Exercise prompt: Work through the data below line by line and say how many lines hold "high"; give only the number.

Input data:
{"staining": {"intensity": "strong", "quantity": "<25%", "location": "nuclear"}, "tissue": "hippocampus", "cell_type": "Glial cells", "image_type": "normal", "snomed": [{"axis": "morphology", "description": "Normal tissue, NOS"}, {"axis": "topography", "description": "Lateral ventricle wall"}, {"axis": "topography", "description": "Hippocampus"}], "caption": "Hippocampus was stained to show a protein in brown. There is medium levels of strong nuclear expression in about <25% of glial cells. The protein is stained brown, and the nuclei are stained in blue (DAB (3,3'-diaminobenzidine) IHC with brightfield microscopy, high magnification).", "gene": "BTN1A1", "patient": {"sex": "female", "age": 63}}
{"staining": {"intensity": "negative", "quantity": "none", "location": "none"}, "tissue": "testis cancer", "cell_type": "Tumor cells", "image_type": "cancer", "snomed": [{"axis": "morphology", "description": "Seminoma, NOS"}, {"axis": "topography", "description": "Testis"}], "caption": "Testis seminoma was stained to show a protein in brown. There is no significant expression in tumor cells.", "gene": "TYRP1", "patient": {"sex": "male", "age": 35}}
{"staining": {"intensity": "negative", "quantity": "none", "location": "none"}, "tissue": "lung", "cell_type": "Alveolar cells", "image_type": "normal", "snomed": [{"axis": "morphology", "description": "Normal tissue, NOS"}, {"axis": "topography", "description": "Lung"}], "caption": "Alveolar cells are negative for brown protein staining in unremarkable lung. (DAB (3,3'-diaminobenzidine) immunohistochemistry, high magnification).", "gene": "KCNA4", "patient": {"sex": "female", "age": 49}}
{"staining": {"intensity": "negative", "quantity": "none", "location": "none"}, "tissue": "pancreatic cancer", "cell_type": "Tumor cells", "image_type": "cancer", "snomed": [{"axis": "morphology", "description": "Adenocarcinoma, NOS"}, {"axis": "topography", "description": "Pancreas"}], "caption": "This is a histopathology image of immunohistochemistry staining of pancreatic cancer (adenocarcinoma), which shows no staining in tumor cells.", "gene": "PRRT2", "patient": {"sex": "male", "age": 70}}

Written answer: 2